Content starts

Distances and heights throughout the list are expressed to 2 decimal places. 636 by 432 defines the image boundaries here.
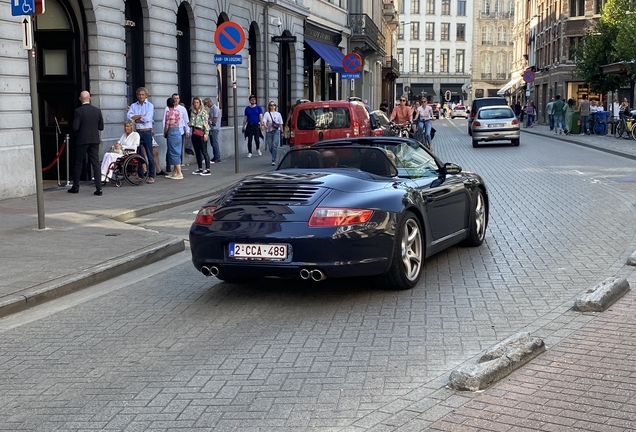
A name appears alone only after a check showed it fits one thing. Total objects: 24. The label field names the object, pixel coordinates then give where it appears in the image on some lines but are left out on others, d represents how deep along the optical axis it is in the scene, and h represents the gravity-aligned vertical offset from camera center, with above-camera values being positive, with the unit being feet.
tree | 146.72 +10.77
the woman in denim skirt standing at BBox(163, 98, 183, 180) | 60.03 -1.02
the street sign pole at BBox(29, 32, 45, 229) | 34.71 -0.81
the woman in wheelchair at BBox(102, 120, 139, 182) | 54.60 -1.83
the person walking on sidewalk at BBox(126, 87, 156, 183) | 58.34 -0.16
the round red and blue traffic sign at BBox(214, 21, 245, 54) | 58.34 +5.37
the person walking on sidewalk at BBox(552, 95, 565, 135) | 144.66 +0.24
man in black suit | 48.55 -0.95
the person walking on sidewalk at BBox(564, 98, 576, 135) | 140.15 -0.43
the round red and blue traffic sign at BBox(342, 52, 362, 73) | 96.22 +5.93
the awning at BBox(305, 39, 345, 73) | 120.26 +9.05
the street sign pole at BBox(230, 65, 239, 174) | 59.71 -0.21
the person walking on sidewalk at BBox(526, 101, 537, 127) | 186.00 +0.58
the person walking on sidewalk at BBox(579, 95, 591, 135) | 137.08 +0.34
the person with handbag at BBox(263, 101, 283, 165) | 76.38 -0.77
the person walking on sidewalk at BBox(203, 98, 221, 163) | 75.72 -0.80
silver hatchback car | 105.29 -1.58
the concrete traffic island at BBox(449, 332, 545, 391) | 15.69 -4.70
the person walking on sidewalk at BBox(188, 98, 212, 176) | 63.57 -0.94
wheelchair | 54.54 -3.22
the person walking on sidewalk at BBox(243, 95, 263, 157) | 84.74 -0.44
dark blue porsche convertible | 22.43 -2.87
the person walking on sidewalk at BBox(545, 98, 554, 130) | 164.55 -0.29
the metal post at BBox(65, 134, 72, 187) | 54.39 -2.65
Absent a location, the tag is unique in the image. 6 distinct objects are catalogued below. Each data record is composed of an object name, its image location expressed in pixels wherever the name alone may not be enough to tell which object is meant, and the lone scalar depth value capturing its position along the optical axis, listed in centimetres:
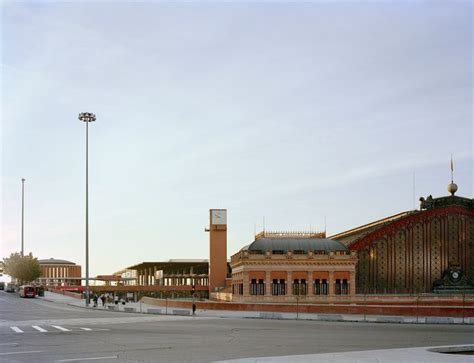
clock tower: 11250
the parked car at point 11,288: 12206
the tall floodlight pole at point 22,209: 12067
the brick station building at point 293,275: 9575
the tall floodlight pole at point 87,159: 7350
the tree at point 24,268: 14538
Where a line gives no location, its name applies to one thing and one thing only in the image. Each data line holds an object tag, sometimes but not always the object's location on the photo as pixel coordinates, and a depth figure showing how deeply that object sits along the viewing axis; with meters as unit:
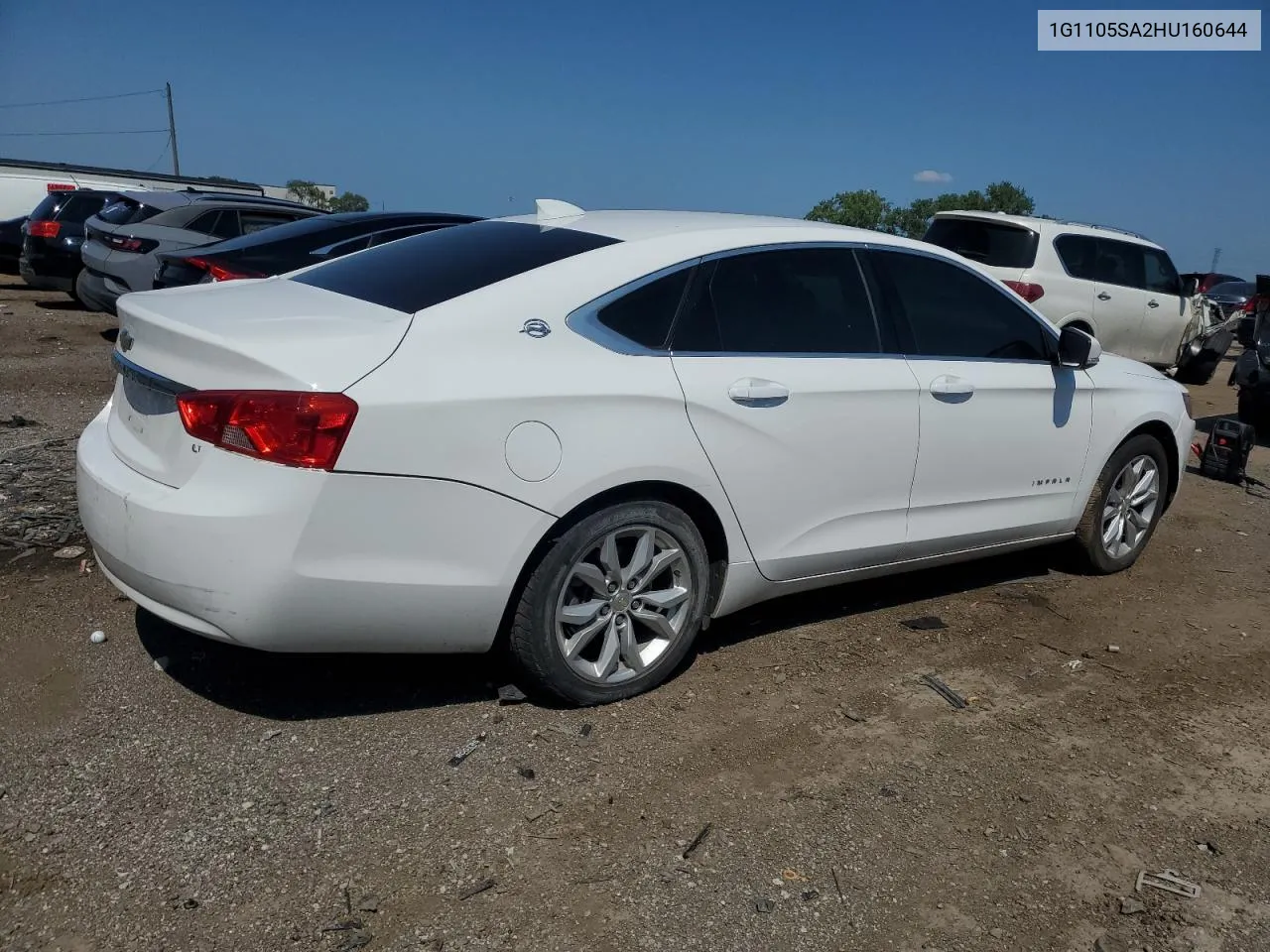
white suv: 11.23
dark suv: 13.68
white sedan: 3.06
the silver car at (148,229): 10.31
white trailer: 20.81
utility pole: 62.67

Content ends

◆ **Try it**:
Where a line contains the word "street", copy that line from the listing above.

◆ **Solution**:
the street sign pole at BBox(29, 32, 45, 229) | 34.71 -0.81
the street sign pole at BBox(230, 65, 239, 174) | 59.71 -0.21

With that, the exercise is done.